The doctor looks uncertain.
She removes her fawn gloves and pins the flowers on the lapels of both men.
The doctor adjusts his buttonhole minutely. “You're very kind, Mademoiselle.”
“There's no reason why men shouldn't smell sweetly, too.” She picks up a long-nosed watering can.
The doctor makes as if to leave. Then, affecting to remember something, he asks, “Would you prefer to settle now, Mademoiselle?”

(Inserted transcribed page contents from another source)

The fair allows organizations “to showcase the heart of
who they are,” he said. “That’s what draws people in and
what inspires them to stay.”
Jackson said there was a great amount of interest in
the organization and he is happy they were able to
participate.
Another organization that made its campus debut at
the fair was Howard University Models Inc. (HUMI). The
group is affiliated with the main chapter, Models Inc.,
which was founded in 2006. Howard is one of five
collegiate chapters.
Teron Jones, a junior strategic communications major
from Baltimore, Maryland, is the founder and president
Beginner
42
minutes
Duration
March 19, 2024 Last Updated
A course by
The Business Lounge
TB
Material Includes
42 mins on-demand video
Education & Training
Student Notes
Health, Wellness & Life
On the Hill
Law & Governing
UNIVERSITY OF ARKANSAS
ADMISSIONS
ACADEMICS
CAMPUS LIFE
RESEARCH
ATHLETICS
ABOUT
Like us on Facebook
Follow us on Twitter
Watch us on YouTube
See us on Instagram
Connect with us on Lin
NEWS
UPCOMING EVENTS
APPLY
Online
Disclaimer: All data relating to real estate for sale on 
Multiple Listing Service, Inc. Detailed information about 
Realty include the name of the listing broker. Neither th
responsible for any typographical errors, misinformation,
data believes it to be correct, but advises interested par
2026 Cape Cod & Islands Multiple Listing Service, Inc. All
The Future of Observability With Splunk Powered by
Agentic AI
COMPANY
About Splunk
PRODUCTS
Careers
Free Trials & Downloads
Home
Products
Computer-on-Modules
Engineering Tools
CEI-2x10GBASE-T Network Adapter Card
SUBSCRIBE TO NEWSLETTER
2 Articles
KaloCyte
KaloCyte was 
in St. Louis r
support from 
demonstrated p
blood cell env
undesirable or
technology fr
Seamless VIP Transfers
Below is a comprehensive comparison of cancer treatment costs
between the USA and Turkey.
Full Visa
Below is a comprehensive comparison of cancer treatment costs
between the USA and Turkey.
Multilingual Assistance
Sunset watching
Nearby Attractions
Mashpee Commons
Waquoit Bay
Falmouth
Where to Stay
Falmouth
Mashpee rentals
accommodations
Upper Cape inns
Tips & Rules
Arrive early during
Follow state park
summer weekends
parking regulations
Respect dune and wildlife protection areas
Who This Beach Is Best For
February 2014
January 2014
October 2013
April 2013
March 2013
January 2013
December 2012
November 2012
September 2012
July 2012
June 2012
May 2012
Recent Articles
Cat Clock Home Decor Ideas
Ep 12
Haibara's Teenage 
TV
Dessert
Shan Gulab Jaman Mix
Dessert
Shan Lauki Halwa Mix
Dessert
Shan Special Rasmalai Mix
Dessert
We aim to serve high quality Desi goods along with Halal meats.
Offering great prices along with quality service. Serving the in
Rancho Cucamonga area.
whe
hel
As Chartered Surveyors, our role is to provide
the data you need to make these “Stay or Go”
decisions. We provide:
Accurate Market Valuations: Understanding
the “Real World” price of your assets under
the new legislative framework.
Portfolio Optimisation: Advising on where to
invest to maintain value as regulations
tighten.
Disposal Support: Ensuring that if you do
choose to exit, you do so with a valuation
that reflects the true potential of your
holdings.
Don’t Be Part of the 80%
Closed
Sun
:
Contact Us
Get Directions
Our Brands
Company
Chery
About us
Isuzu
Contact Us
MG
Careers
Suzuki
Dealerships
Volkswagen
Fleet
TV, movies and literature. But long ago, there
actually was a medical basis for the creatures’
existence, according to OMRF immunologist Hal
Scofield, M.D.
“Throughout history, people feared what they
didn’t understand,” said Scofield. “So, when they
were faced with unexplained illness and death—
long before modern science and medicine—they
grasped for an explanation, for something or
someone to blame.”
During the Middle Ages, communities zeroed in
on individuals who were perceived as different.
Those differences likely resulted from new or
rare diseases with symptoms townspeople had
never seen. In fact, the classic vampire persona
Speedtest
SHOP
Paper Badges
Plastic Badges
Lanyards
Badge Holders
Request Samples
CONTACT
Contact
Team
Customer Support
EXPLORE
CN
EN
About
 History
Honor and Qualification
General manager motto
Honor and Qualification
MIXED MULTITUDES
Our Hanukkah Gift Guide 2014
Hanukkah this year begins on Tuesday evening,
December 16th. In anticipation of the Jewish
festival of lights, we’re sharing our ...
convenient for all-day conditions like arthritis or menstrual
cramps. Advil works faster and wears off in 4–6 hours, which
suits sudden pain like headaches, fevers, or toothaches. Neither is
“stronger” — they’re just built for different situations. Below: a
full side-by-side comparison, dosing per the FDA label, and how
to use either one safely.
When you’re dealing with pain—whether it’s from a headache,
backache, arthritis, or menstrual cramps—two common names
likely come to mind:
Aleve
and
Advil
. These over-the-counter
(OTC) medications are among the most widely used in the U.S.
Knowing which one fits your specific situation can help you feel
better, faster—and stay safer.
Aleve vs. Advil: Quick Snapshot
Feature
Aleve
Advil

Coco does not make it easy for him. Her manner is patronizing. After an awkward silence, she says with sudden overweening concern, “Ah, yes! Of course. And how
is
poor Catherine?”
Igor feels a sudden pang of loyalty to his wife. It's not her fault she's sick. She wasn't always like this, he wants to explain. He sees the doctor looking quizzically at Coco, attempting to read the evident complexity of the relationships going on inside the house. Igor watches as the man's eyes sharpen, his intelligence at work, weighing, calculating, inferring. He's terrified that the circle of knowledge and gossip will widen. The situation must be contained.
The doctor replies levelly, “With rest, she should be fine.”
Coco's breezy manner gives nothing away. “Good, good. Let's settle, then.”
Brisk to the point of impatience, she leads the doctor back inside the house. Joseph stands impassive. Seeing him still there, Igor lurks purposelessly by the door. He represses an instinct to explain, to say something. But what? For a second he remains there feeling intensely foolish. Then he slopes off down the corridor to the refuge of his study.